I would interpret the first twelve numbered sections of Mediator Dei as an introduction of sorts. We are still deep into an introduction of just what Pope Pius XII was hoping to accomplish with this message to the world’s bishops. In MD 3 he lays out more of the foundation, reminding Catholics of what is “given” in terms of Church teaching and understanding on the liturgy. So we are presented with the Mass, the other sacraments, and “daily prayer,” which I would take to mean the Divine Office. Let’s read:
3. In obedience, therefore, to her Founder’s behest, the Church prolongs the priestly mission of Jesus Christ mainly by means of the sacred liturgy. She does this in the first place at the altar, where constantly the sacrifice of the cross is represented[Cf. Council of Trent Sess. 22, c. 1] and with a single difference in the manner of its offering, renewed.[Cf. Council of Trent Sess. 22, c. 2] She does it next by means of the sacraments, those special channels through which men are made partakers in the supernatural life. She does it, finally, by offering to God, all Good and Great, the daily tribute of her prayer of praise. “What a spectacle for heaven and earth,” observes Our predecessor of happy memory, Pius XI, “is not the Church at prayer! For centuries without interruption, from midnight to midnight, the divine psalmody of the inspired canticles is repeated on earth; there is no hour of the day that is not hallowed by its special liturgy; there is no state of human life that has not its part in the thanksgiving, praise, supplication and reparation of this common prayer of the Mystical Body of Christ which is His Church!”[Encyclical Letter Caritate Christi, May 3, 1932]
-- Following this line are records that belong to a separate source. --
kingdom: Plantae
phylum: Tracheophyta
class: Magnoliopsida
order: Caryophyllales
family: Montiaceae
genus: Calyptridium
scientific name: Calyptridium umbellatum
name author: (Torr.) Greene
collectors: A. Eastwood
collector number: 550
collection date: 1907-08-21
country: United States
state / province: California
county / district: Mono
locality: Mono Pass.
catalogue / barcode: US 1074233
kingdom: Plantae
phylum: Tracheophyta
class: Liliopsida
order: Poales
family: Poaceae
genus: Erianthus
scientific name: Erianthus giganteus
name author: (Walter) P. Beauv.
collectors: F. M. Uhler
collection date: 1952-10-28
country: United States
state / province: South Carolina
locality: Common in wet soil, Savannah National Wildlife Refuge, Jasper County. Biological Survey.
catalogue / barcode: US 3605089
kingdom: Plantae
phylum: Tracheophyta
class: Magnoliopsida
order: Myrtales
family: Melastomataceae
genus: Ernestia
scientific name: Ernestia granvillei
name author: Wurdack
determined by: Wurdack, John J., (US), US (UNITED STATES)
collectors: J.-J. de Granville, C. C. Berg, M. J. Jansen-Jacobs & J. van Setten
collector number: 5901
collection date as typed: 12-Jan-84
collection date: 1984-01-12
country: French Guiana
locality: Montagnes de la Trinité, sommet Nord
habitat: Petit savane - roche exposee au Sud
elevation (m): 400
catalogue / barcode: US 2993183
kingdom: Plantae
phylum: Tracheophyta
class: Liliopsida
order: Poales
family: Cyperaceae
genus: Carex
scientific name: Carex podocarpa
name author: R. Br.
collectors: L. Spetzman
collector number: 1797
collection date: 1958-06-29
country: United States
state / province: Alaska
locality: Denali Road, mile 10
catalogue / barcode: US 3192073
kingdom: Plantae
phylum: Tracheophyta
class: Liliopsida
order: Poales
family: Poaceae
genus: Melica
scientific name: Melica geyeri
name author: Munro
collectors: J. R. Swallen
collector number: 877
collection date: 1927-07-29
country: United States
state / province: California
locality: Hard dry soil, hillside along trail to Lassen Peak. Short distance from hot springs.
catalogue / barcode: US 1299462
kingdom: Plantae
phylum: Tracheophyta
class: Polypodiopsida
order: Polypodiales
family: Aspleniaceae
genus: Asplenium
Two points on which I’d like to offer commentary:
I have no intention of disputing the representation of Good Friday, the notion of sacrifice is only a part of the entirety of the Paschal Mystery.
No mention here of Scripture, outside of the Psalms and Biblical canticles. Do you think God is worshiped only by explicit praise, and not by the proclamation of the Word? Or was this seen (and may still be to some extent) as a catechetical preface to the celebration of the sacraments?
Anything else on which you would like to comment?